_How to complete this task_
For the material below, return exactly the lines starting at the one holding "immunohistochemical staining in" and ending at the one holding "(DAB (3,3'-diaminobenzidine)) staining", counting both as part of the range.
┌──
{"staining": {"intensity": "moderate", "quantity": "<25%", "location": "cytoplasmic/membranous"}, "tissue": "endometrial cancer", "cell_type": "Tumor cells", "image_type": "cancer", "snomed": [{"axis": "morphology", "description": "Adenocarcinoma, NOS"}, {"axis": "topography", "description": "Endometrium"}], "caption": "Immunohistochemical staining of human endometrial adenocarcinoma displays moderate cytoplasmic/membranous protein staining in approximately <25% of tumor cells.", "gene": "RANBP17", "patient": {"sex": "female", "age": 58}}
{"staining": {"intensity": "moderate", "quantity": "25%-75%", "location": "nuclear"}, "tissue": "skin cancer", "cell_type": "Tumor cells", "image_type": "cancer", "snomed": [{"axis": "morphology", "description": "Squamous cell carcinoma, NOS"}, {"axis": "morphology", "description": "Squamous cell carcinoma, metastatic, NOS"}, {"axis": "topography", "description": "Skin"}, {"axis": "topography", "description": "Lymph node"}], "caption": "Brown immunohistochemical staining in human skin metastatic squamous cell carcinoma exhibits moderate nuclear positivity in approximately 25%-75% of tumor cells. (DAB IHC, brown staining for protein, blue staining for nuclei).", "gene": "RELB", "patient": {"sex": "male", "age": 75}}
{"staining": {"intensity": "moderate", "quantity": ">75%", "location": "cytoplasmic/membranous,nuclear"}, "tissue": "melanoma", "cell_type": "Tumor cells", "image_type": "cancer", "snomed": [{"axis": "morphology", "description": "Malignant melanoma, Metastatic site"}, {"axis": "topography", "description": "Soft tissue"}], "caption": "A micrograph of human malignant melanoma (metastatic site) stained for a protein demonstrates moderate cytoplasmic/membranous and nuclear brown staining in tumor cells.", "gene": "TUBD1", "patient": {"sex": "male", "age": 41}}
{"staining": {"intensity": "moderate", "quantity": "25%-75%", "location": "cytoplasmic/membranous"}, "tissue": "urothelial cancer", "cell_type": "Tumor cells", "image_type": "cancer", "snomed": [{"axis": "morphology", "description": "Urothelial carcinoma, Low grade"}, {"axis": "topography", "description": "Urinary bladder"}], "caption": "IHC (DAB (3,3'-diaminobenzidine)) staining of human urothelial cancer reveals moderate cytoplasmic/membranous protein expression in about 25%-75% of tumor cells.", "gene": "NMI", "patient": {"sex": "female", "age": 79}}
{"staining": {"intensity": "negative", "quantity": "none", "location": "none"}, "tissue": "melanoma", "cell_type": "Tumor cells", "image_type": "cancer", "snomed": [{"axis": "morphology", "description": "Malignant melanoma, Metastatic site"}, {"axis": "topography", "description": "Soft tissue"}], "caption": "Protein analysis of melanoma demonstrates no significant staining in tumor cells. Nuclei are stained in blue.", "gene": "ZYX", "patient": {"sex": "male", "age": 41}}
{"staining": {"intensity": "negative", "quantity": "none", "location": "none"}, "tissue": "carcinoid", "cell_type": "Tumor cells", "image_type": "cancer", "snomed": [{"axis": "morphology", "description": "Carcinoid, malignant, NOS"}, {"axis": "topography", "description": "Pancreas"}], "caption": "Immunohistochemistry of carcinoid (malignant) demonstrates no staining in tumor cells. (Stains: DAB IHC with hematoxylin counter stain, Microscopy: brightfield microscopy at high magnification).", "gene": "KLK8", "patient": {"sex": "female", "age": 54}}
└──
_Solution to the problem_
{"staining": {"intensity": "moderate", "quantity": "25%-75%", "location": "nuclear"}, "tissue": "skin cancer", "cell_type": "Tumor cells", "image_type": "cancer", "snomed": [{"axis": "morphology", "description": "Squamous cell carcinoma, NOS"}, {"axis": "morphology", "description": "Squamous cell carcinoma, metastatic, NOS"}, {"axis": "topography", "description": "Skin"}, {"axis": "topography", "description": "Lymph node"}], "caption": "Brown immunohistochemical staining in human skin metastatic squamous cell carcinoma exhibits moderate nuclear positivity in approximately 25%-75% of tumor cells. (DAB IHC, brown staining for protein, blue staining for nuclei).", "gene": "RELB", "patient": {"sex": "male", "age": 75}}
{"staining": {"intensity": "moderate", "quantity": ">75%", "location": "cytoplasmic/membranous,nuclear"}, "tissue": "melanoma", "cell_type": "Tumor cells", "image_type": "cancer", "snomed": [{"axis": "morphology", "description": "Malignant melanoma, Metastatic site"}, {"axis": "topography", "description": "Soft tissue"}], "caption": "A micrograph of human malignant melanoma (metastatic site) stained for a protein demonstrates moderate cytoplasmic/membranous and nuclear brown staining in tumor cells.", "gene": "TUBD1", "patient": {"sex": "male", "age": 41}}
{"staining": {"intensity": "moderate", "quantity": "25%-75%", "location": "cytoplasmic/membranous"}, "tissue": "urothelial cancer", "cell_type": "Tumor cells", "image_type": "cancer", "snomed": [{"axis": "morphology", "description": "Urothelial carcinoma, Low grade"}, {"axis": "topography", "description": "Urinary bladder"}], "caption": "IHC (DAB (3,3'-diaminobenzidine)) staining of human urothelial cancer reveals moderate cytoplasmic/membranous protein expression in about 25%-75% of tumor cells.", "gene": "NMI", "patient": {"sex": "female", "age": 79}}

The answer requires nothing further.